• _EXTRACTED INFORMATION_:
*** Begin section ***

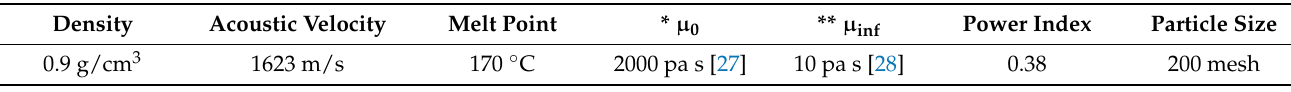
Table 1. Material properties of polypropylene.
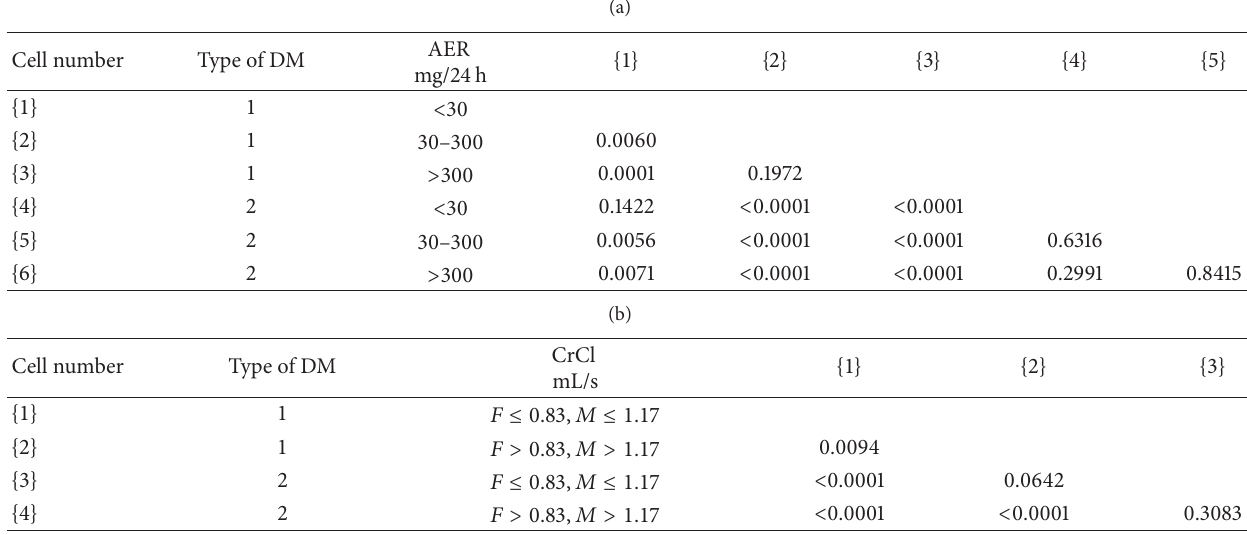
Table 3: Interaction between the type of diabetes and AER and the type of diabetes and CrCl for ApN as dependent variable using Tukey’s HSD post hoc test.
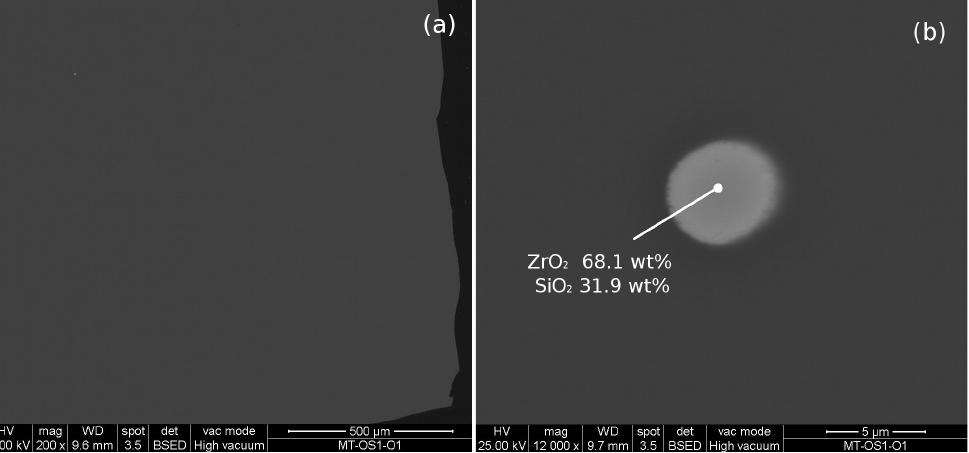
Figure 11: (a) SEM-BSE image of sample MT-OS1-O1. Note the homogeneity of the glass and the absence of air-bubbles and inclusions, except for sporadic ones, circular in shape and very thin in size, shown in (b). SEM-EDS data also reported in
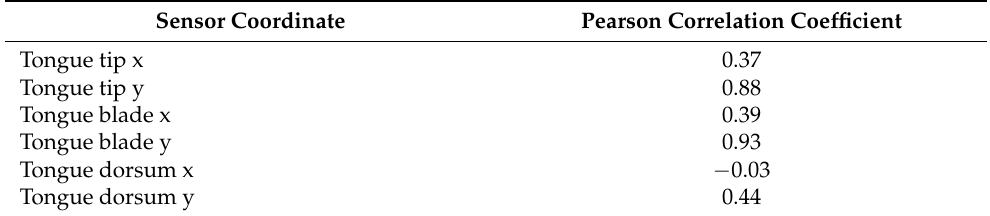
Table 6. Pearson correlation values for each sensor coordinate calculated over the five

*** End section ***
*** Begin section ***

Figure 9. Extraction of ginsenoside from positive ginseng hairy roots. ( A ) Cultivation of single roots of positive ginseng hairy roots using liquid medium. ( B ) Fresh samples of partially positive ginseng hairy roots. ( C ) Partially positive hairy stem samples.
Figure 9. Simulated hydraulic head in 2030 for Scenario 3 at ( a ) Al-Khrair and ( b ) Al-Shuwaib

*** End section ***

• _EXERCISE PROMPT_:
Both the line containing "Figure 9. Extraction" and the line containing "Figure 9. Simulated" belong in the answer. Print them and every line above that falls between them exactly, and no others.

• _RESULT OF THE EXERCISE_:
Figure 9. Extraction of ginsenoside from positive ginseng hairy roots. ( A ) Cultivation of single roots of positive ginseng hairy roots using liquid medium. ( B ) Fresh samples of partially positive ginseng hairy roots. ( C ) Partially positive hairy stem samples.
Figure 9. Simulated hydraulic head in 2030 for Scenario 3 at ( a ) Al-Khrair and ( b ) Al-Shuwaib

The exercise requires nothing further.